Civil lawsuits would be easy to file against Bengals, NFL over Joe Burrow injury

There are many reasons to believe the NFL will not find that the Bengals concealed a pre-existing wrist injury to quarterback Joe Burrow.

Beyond the P.R. ramifications of admitting to the world that one of the league's 32 franchises was playing fast and loose with the injury-reporting rules, it would be very easy for anyone who relied on Burrow's absence from the report in placing a wager on the Bengals to use the outcome of the league's investigation as the fuel for a fraud lawsuit.

Yes, fraud. You might have heard a thing or two about it in the news recently. It's basically lying. Lying with a purpose.

For the Bengals, the purpose would have been to conceal Burrow's injury from the Ravens, or from anyone else. The impact on gamblers would be to keep them from realizing that Burrow might not have played at a high level, or might not have finished the game.

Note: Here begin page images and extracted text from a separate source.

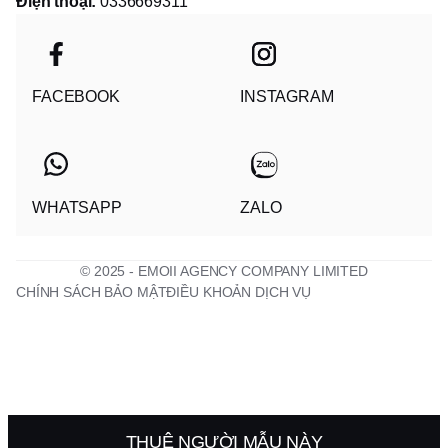
Điện thoại:
0336669311
FACEBOOK
INSTAGRAM
WHATSAPP
ZALO
© 2025 - EMOII AGENCY COMPANY LIMITED
CHÍNH SÁCH BẢO MẬT
ĐIỀU KHOẢN DỊCH VỤ
THUÊ NGƯỜI MẪU NÀY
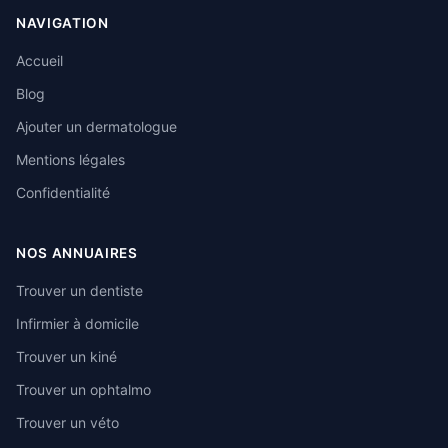
NAVIGATION
Accueil
Blog
Ajouter un dermatologue
Mentions légales
Confidentialité
NOS ANNUAIRES
Trouver un dentiste
Infirmier à domicile
Trouver un kiné
Trouver un ophtalmo
Trouver un véto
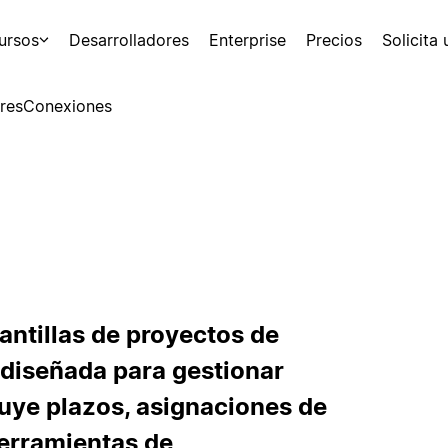
ursos
Desarrolladores
Enterprise
Precios
Solicita
res
Conexiones
lantillas de proyectos de
 diseñada para gestionar
luye plazos, asignaciones de
herramientas de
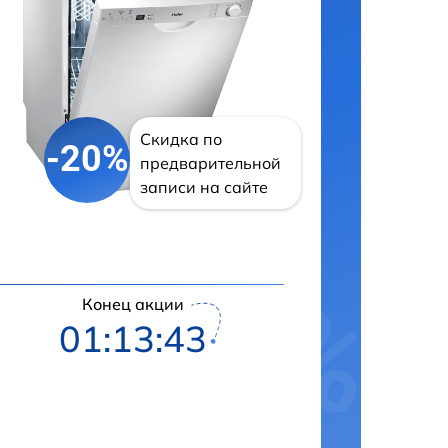
Скидка по
-20%
предварительной
записи на сайте
Конец акции
01:13:42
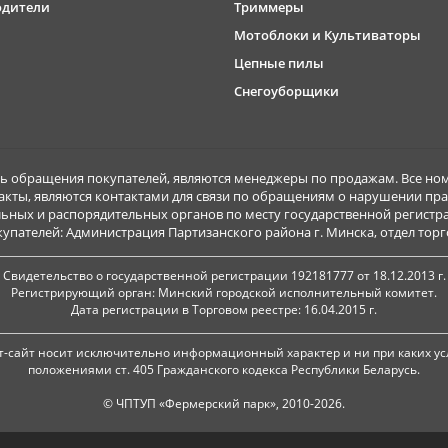
одители
Триммеры
Мотоблоки и Культиваторы
Цепные пилы
Снегоуборщики
обращения покупателей, являются менеджеры по продажам. Все ном
акты, являются контактами для связи по обращениям о нарушении пра
ьных и распорядительных органов по месту государственной регист
ателей: Администрация Партизанского района г. Минска, отдел торговл
Свидетельство о государственной регистрации 192181777 от 18.12.2013 г.
Регистрирующий орган: Минский городской исполнительный комитет.
Дата регистрации в Торговом реестре: 16.04.2015 г.
-сайт носит исключительно информационный характер и ни при каких ус
положениями ст. 405 Гражданского кодекса Республики Беларусь.
© ЧПТУП «Фермерский парк», 2010-2026.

The argument, within the context of a civil lawsuit, would be that those who bet on the Bengals to win on a money line wager or to cover the 3.5-point spread relied on the absence of Burrow from the injury report in believing the Bengals would win and/or cover. More specifically, that they would not have bet on the Bengals to win and/or to cover if they had known the truth.

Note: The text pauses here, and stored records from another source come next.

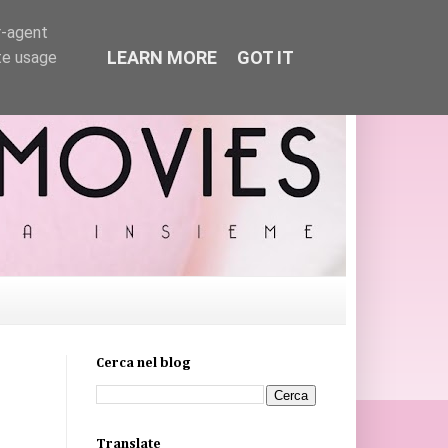
r-agent
LEARN MORE
GOT IT
te usage
Cerca nel blog
Translate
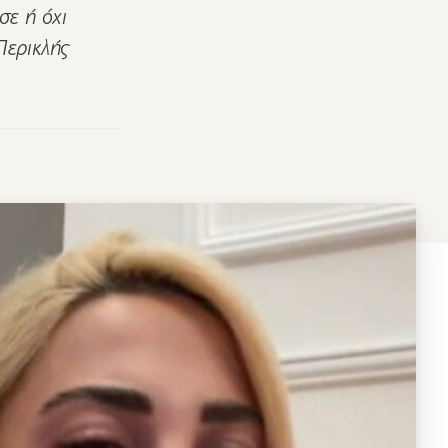
σε ή όχι
Περικλής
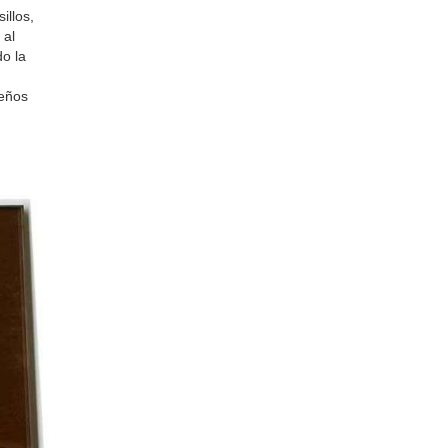
illos,
 al
o la
seños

It's possible that a class action could be pursued, with everyone in a given state (or nationally) who placed a bet on the Bengals looking to get a refund from the Bengals for hiding the injury.

The NFL could be included in the litigation as well, based on the potential argument that the league negligently failed to enforce its own rules regarding the injury reports, emboldening teams like the Bengals to keep Burrow's injury hidden.

While the NFL and its teams should be worried about the possibility that Congress (if it ever gets its act together) could explore the integrity of sports wagering and/or that a prosecutor could examine the possibility of criminal charges, it only takes on disgruntled gambler and one motivated lawyer to launch a class action, in any state where gambling is legal.

Or in every single state where gambling is legal.

Complain about the civil justice system if you want (and those with money and power always do), but it is a mechanism for forcing change. For holding the responsible to account. For turning a wrong into a right.

And to most something seems wrong — or at a minimum fishy — about Burrow wearing a wrap on his hand, about the team posting and then deleting video of it, and about Burrow coincidentally suffering a season-ending injury to that same hand the next night.

Why was the video deleted? Get a truthful answer to that question, and you potentially have the fuel for a massive lawsuit against the Bengals and the NFL. The simple reality is that a lawsuit might be the only way to get a truthful answer to that question.